A special thanks to Charles Brogdon for showing me that blogs weren't just for the self-obsessed, for saving this blog when it was a corrupted hypertext document and for convincing me to transfer it to an actual Blog Publishing Application. "Getting it online is the only way to keep your crappy, crappy computer from ruining it." Wise words.

Another of His Poems



(Unnecessary note: "Three Blind Mice"   is a nursery rhyme, centuries old. The "Three Blind Mice"   link below is not the original, only an example of the melody for those who can't bring it to mind and want to hear the original melody to put Art Blakey's version in context.
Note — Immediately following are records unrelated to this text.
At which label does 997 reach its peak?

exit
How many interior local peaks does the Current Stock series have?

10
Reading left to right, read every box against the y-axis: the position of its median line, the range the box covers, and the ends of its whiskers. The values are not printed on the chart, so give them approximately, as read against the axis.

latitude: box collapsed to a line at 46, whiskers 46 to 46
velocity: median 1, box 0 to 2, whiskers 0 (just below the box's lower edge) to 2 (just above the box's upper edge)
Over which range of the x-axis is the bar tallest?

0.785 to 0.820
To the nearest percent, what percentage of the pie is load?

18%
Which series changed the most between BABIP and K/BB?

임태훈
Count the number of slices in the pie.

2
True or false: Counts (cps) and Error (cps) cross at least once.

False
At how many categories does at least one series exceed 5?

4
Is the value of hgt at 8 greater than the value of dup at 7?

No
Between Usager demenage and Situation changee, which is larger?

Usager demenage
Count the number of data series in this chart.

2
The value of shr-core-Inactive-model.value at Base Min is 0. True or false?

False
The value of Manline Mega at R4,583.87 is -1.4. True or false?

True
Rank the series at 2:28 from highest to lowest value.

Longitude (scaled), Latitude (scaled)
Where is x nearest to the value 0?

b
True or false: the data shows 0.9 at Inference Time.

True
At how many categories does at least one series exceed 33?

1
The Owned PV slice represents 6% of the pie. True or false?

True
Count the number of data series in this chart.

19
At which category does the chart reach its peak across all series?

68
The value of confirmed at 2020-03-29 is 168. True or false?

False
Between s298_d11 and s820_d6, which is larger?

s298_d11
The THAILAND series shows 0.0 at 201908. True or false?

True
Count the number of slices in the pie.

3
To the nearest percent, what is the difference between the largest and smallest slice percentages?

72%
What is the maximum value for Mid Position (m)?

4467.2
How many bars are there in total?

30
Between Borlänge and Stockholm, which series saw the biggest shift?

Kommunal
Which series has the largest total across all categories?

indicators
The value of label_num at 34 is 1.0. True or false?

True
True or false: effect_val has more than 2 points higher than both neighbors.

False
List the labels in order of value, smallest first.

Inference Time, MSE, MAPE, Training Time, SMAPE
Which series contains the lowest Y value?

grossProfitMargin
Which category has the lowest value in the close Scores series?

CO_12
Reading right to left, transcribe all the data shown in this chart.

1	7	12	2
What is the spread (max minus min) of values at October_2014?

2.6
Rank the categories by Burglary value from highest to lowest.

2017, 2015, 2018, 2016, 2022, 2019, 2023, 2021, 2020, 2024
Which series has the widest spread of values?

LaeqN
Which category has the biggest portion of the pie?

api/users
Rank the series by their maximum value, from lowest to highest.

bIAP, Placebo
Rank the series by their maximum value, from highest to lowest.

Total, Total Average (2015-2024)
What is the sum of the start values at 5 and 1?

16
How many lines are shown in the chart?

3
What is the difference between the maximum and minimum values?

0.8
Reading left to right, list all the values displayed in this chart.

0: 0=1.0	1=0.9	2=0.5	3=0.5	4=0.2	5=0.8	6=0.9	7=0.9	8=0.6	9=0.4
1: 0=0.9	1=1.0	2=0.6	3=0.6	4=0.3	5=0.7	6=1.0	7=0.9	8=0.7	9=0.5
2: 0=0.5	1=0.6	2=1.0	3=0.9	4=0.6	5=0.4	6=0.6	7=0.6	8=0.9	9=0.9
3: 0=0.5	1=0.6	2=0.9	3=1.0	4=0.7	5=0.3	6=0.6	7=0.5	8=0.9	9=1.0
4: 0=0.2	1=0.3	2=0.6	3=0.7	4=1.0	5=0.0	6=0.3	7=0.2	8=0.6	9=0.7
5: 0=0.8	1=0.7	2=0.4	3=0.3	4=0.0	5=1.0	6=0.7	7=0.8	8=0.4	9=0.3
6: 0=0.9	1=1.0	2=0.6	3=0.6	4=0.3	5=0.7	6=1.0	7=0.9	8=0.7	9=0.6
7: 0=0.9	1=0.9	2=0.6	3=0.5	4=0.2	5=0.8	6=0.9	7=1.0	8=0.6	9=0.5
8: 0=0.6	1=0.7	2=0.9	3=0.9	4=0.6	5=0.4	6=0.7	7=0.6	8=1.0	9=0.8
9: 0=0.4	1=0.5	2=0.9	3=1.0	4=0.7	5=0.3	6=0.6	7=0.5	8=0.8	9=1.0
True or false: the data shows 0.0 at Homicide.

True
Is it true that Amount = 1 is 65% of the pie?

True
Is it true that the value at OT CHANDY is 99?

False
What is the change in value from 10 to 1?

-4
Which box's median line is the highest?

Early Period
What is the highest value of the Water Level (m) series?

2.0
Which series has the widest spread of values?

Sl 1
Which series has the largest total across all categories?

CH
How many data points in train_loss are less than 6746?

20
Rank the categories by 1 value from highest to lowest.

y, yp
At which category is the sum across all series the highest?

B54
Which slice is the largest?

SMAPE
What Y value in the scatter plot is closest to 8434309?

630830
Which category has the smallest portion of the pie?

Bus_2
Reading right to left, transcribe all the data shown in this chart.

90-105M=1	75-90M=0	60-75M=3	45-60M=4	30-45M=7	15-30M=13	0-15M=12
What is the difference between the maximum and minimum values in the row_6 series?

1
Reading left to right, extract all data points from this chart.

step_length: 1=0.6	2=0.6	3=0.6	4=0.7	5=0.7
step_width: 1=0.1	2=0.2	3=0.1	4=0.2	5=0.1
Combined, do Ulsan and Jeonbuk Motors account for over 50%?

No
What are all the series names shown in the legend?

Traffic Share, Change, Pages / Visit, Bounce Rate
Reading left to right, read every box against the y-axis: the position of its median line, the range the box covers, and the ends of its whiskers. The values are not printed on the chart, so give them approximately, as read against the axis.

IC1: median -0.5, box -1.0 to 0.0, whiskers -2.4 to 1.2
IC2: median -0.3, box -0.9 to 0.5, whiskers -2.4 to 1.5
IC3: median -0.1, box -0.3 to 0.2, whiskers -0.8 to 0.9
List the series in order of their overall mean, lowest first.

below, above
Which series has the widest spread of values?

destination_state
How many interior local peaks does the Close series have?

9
The link "run after a farmer's wife"   is for those who are a little shaky on the lyrics.)

NOTE: Links below do not need to be clicked. Just hover mouse over link to read comment.


 I Chop Some Parsley While Listening to Art Blakey's Version 
by Billy Collins

And I start wondering how they came to be blind.
If it was congenital, they could be brothers and sisters,
and I think of the poor mother
brooding over her sightless young triplets.

Or was it a common accident, all three caught
in a searing explosion, a firework perhaps?
If not,
if each came to his or her blindness separately,

how did they ever manage to find one another?
Would it not be difficult for a blind mouse
to locate even one fellow mouse with vision
let alone two other blind ones?

And how, in their tiny darkness,
could they possibly have run after a farmer's wife
or anyone else's wife for that matter?
Not to mention why.

Just so she could cut off their tails 

with a carving knife, is the cynic's answer,
but the thought of them without eyes
and now without tails to trail through the moist grass

or slip around the corner of a baseboard
has the cynic who always lounges within me
up off his couch and at the window
trying to hide the rising softness that he feels.

By now I am on to dicing an onion
which might account for the wet stinging
in my own eyes, though Freddie Hubbard's mournful trumpet on "Blue Moon,"

which happens to be the next cut,
cannot be said to be making matters any better.